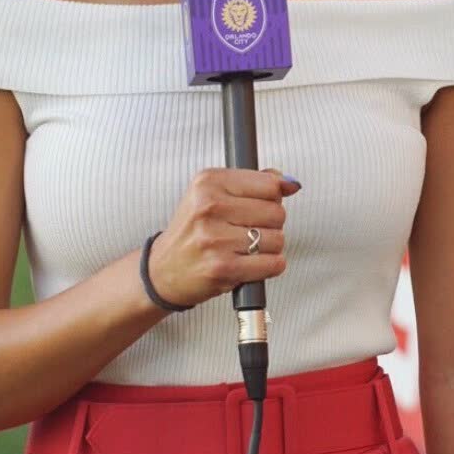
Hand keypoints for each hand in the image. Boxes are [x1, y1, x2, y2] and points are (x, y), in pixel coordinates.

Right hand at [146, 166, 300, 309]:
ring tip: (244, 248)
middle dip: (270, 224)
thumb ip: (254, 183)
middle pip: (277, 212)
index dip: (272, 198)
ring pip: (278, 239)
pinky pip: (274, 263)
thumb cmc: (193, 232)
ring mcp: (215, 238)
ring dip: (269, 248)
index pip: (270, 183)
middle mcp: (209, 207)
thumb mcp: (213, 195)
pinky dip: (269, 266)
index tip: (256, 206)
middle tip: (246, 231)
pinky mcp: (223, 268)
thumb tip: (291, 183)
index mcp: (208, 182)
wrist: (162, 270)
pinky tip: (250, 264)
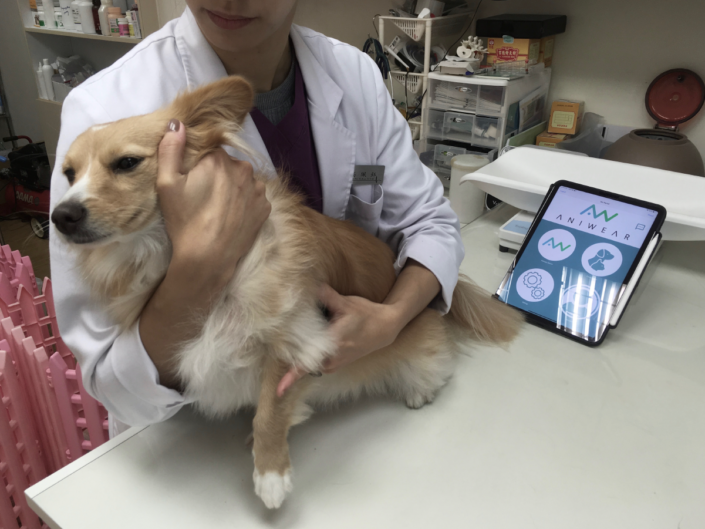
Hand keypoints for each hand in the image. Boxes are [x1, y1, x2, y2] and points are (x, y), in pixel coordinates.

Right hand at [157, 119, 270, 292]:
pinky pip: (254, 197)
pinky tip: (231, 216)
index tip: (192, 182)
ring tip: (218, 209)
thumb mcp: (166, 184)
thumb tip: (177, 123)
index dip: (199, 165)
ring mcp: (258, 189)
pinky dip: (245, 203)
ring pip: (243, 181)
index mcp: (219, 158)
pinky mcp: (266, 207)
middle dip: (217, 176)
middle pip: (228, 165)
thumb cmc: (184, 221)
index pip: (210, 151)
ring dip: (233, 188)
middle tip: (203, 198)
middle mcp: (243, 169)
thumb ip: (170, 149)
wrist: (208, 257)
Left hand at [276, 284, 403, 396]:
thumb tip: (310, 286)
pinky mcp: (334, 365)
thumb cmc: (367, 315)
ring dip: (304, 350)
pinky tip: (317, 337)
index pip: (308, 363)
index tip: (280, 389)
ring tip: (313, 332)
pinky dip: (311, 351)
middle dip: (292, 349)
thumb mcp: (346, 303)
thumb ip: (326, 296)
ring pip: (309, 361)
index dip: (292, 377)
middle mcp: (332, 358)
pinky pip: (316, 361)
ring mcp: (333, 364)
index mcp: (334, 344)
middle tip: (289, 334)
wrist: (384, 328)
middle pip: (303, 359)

────────

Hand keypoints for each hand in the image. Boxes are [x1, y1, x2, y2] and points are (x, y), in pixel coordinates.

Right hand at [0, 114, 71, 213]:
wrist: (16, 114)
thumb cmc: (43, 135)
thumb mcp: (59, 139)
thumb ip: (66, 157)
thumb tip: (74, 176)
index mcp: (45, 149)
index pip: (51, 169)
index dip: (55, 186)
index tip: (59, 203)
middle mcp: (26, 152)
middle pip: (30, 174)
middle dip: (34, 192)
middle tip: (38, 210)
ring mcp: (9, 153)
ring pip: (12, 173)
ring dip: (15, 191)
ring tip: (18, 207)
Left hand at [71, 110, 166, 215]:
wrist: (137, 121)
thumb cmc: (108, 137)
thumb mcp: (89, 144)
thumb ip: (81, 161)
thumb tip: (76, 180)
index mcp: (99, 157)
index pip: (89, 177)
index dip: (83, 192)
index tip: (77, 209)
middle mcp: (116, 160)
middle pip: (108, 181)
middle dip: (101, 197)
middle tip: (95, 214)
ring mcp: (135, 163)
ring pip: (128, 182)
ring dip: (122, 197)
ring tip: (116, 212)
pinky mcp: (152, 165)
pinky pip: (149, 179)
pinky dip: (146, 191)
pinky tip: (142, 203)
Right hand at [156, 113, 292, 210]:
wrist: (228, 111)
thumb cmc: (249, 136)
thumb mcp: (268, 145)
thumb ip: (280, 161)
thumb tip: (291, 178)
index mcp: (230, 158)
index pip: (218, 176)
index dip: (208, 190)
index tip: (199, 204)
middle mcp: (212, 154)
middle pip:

────────

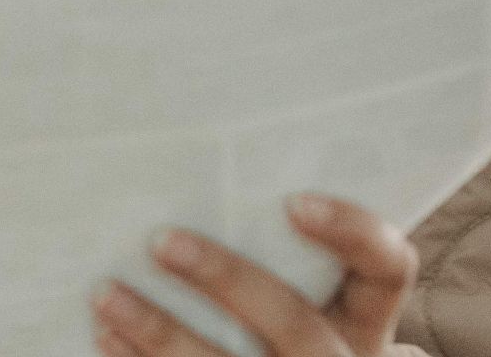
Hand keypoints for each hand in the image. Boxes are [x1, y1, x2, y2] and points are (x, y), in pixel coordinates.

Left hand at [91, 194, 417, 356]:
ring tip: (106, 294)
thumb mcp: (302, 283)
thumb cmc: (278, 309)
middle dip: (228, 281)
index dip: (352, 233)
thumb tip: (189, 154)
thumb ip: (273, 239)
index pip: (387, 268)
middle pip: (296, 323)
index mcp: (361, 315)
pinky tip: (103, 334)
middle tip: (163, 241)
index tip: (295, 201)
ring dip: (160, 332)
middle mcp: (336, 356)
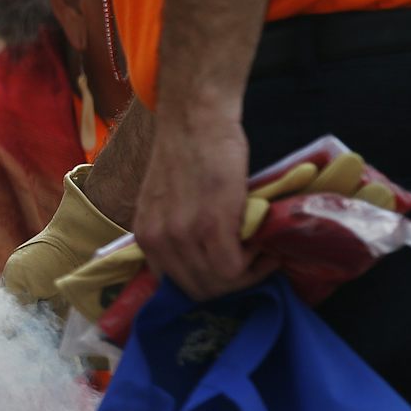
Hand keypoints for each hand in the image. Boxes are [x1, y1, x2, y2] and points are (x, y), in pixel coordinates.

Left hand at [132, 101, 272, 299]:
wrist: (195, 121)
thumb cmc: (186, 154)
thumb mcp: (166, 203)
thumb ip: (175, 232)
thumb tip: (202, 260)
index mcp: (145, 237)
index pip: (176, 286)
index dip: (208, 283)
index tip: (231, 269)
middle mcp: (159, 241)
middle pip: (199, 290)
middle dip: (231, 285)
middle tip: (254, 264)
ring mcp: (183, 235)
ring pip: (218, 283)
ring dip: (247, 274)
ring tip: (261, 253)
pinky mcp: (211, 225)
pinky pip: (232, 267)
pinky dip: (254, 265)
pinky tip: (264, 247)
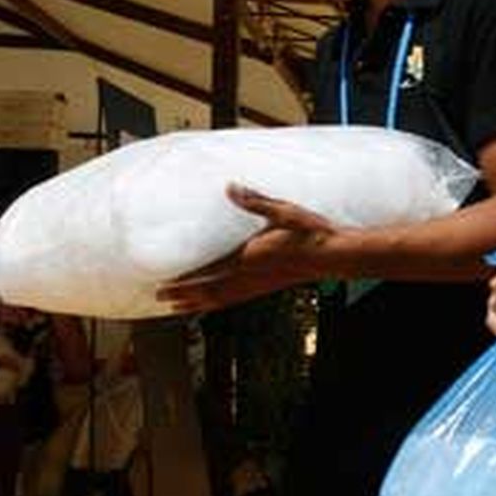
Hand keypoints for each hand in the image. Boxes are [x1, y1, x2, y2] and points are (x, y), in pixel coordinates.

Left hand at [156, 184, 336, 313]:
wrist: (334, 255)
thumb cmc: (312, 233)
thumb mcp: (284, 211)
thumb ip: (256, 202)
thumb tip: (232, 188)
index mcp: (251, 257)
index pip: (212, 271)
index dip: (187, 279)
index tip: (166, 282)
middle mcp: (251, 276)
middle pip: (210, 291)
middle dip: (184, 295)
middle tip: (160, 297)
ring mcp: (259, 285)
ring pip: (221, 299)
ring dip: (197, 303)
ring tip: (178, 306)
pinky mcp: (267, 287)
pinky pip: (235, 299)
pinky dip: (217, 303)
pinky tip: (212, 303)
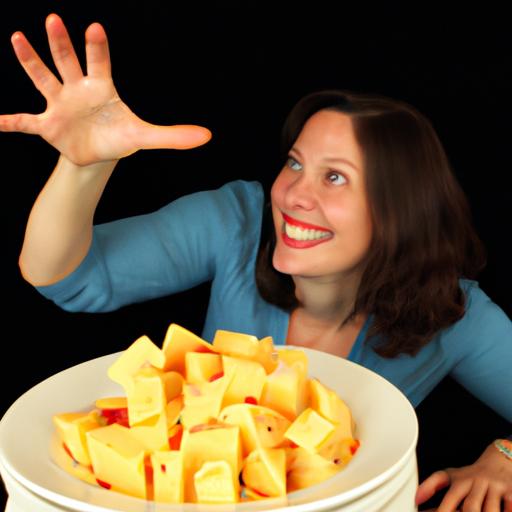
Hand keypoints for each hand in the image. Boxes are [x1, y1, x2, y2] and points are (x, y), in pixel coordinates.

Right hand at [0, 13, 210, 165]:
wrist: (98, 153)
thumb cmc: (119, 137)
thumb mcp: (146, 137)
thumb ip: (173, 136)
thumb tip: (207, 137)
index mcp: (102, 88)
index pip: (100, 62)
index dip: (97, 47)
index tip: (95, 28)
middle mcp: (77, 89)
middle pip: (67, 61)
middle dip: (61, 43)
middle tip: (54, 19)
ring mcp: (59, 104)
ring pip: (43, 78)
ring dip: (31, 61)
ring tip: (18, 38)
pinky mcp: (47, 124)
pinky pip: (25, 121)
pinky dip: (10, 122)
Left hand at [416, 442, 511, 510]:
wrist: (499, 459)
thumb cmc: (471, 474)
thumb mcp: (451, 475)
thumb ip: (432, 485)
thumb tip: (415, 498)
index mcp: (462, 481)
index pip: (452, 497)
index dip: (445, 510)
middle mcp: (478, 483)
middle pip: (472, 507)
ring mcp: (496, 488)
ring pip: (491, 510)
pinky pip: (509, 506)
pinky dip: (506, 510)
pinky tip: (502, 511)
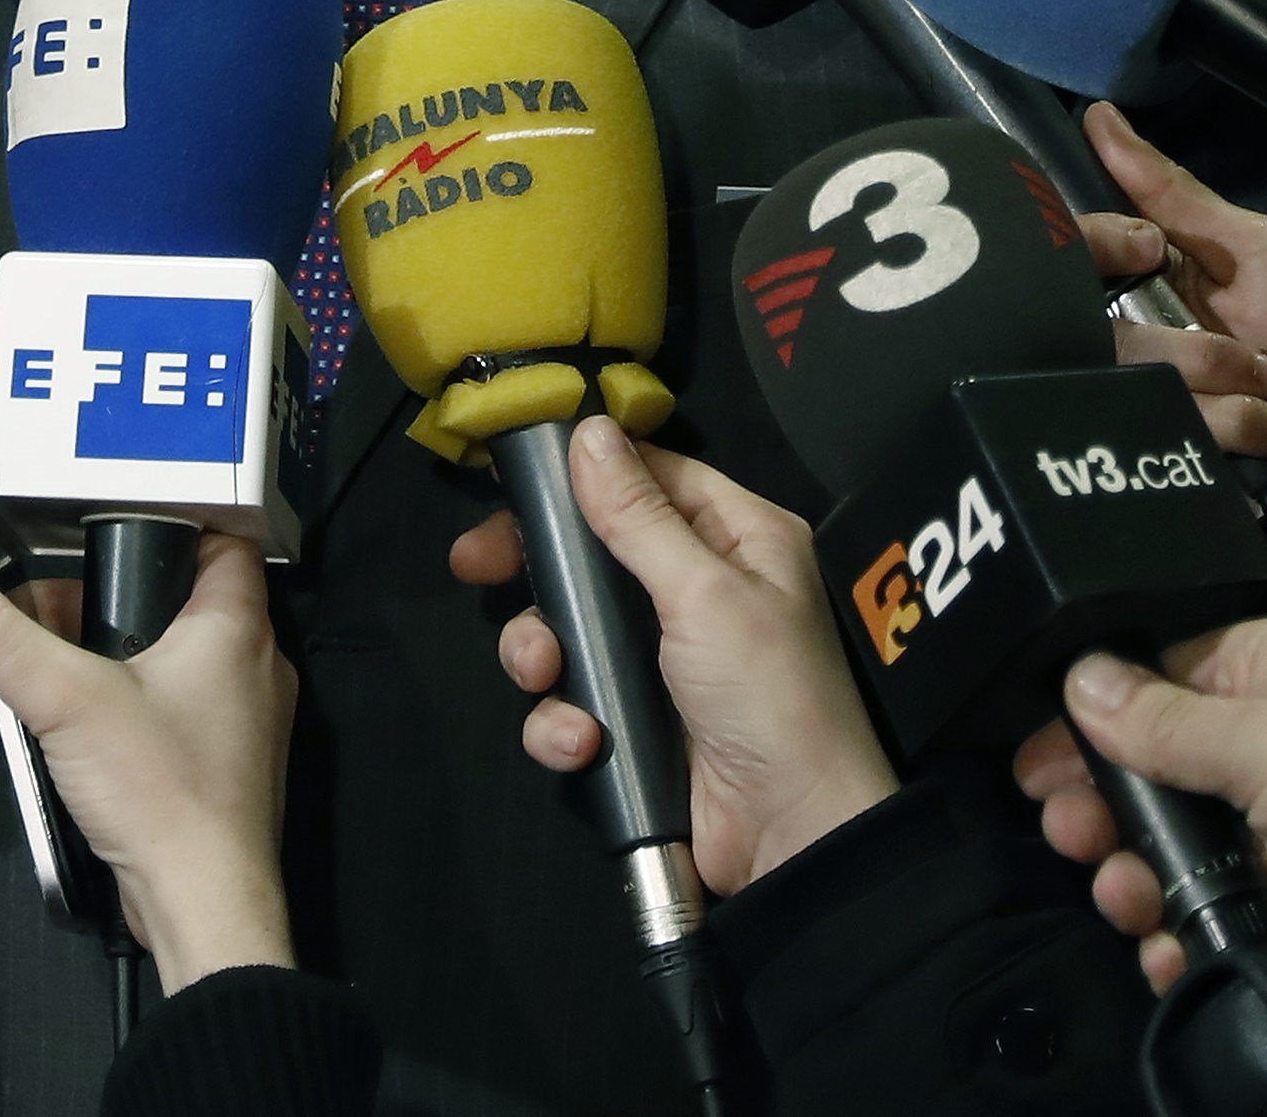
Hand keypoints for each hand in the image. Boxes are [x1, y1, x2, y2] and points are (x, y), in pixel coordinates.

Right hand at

────────

* _PROMPT_:
For the listing above, print only the lines starting at the line containing "wrist: (195, 121)" and ending at the line containing "ring tip: (261, 253)", exactly, both included.

* _ANSWER SECTION_:
wrist: (195, 121)
thumb cmc: (186, 154)
thumb mcp: (166, 203)
thumb ip: (175, 232)
thumb tip: (202, 260)
index mcp: (145, 237)
index pip: (176, 286)
index dip: (208, 283)
index tip: (231, 269)
middle mcp: (159, 241)
middle pip: (199, 290)
middle dip: (231, 285)
middle tip: (254, 264)
ring mcp: (183, 235)
ring pip: (218, 283)
ring dip: (247, 274)
ring tip: (261, 253)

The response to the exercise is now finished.